New York Court of Appeals, November 23, 2009 People v. Colon, No. 162 In an appeal from a denial of defendants’ motion under Criminal Procedure Law section 440.10 to vacate their murder convictions, the order is reversed where the prosecutor failed to correct a witness’s misleading testimony and, in addition, compounded these errors by repeating and emphasizing the misinformation during summation, and there was a reasonable probability that this affected the jury’s verdict.

New York Court of Appeals, November 23, 2009 People v. Gillyard, No. 168 Defendant’s criminal impersonation conviction is affirmed where the trial court erred in admitting evidence of a handcuff key to show familiarity and access to the tools of the charged crime, but the evidence of defendant’s guilt was overwhelming.

New York Court of Appeals, November 24, 2009 People v. Samandarov, No. 164 Defendant’s attempted murder conviction is affirmed where: 1) defendant did not submit enough proof of juror misconduct to warrant a hearing; and 2) the trial court did not abuse its discretion in denying a hearing regarding allegedly suppressed evidence because the sole basis for the hearing was handwritten notes that everyone present at the interviews at issue said never existed.

New York Court of Appeals, November 24, 2009 People v. Davis, No. 172 Defendant’s conviction for sale of a controlled substance is affirmed where criminal possession was not a lesser included offense of criminal sale of a controlled substance, because it was possible to commit the sale crime without committing the possession crime.

California Appellate Districts, November 23, 2009 People v. Zielesch , No. C059872 Conviction of defendant for first degree murder of a CHP officer, conspiracy to commit murder of his wife’s boyfriend, and other crimes is affirmed where: 1) defendant’s claim that his murder conviction must be reversed because the shooting of the officer was not in furtherance of the conspiracy to kill his wife’s boyfriend and “was both unforeseen and unforeseeable” fails as the jury’s finding of both the conspiracy and murder is supported by substantial evidence; and 2) defendant’s claim that the entire judgment must be reversed because he was denied his right to a fair trial when the judge allowed courtroom spectators to wear buttons displaying a color photograph of the officer for six days at the start of the trial are rejected also fails, as the wearing of the buttons presented no probability of deleterious effects on defendant’s right to a fair trial.

California Appellate Districts, November 23, 2009 People v. Freitas, No. C060280 Defendant’s conviction for grand theft is affirmed but the probation order prohibiting defendant from “possessing stolen property” is modified to state as probation conditions that defendant “not knowingly possess property he knows is stolen” and “not knowingly own, possess or have custody or control of any firearms or ammunition.”

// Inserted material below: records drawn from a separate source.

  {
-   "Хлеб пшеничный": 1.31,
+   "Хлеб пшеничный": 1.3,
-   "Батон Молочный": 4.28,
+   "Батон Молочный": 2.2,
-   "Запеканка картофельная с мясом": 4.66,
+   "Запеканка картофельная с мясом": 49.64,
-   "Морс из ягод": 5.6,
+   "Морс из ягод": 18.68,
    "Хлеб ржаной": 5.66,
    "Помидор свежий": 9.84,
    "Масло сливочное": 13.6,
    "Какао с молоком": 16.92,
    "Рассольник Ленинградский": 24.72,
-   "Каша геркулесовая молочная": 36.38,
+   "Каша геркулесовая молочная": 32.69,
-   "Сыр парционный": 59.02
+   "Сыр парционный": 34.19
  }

California Appellate Districts, November 23, 2009 Jameson v. Desta, No. D053089 In plaintiff’s medical malpractice suit against defendant-doctor who treated plaintiff while he was incarcerated at a correctional facility, dismissal of the suit is reversed as the trial court erred in dismissing the action on the ground that plaintiff failed to appear telephonically at a case management conference and a at a subsequent hearing on an order to show case, as the record clearly indicates that plaintiff notified the trial court on numerous occasions that prison personnel were not allowing him to communicate telephonically with the court, yet the record does not indicate that the trial court made any inquiry into plaintiff’s contentions.

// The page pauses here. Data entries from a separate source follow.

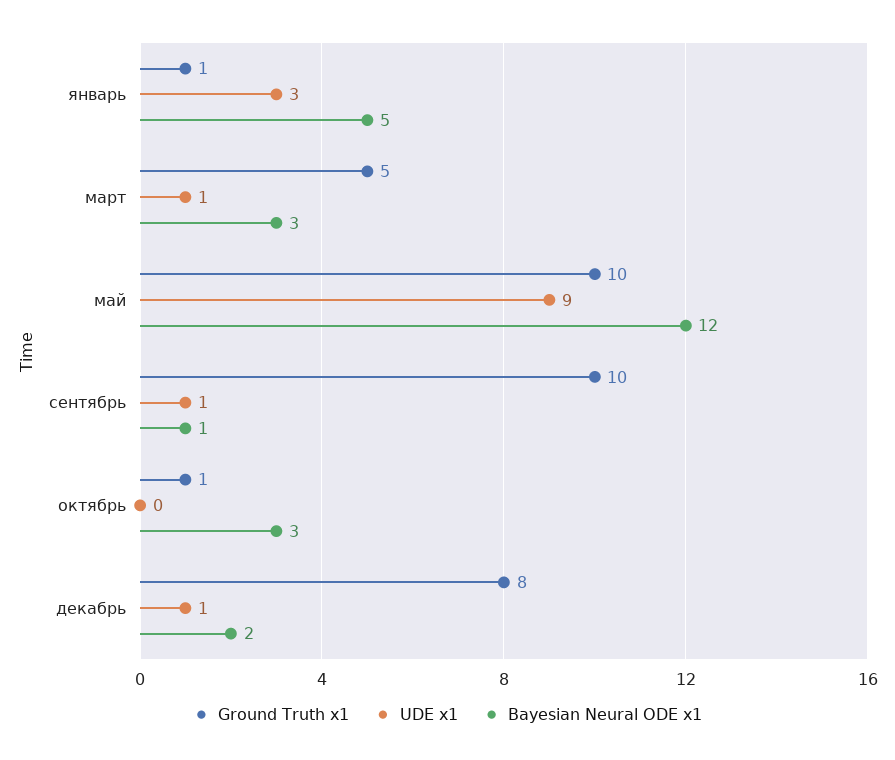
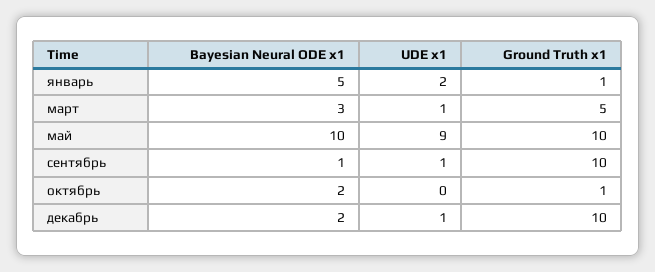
  {
    "Ground Truth x1": {
      "январь": 1,
      "март": 5,
      "май": 10,
      "сентябрь": 10,
      "октябрь": 1,
-     "декабрь": 8
+     "декабрь": 10
    },
    "UDE x1": {
-     "январь": 3,
+     "январь": 2,
      "март": 1,
      "май": 9,
      "сентябрь": 1,
      "октябрь": 0,
      "декабрь": 1
    },
    "Bayesian Neural ODE x1": {
      "январь": 5,
      "март": 3,
-     "май": 12,
+     "май": 10,
      "сентябрь": 1,
-     "октябрь": 3,
+     "октябрь": 2,
      "декабрь": 2
    }
  }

California Appellate Districts, November 23, 2009 People v. Sanchez, No. E046099 Defendant’s sentence for second degree robbery and the substantive offense of gang participation is affirmed, but modified to bring the judgment into compliance as Penal Code section 654 precludes multiple punishment for both: 1) gang participation, one element of which requires that the defendant have willfully promoted, furthered, or assisted in any felonious criminal conduct by members of the gang; and 2) the underlying felony that is used to satisfy this element of gang participation.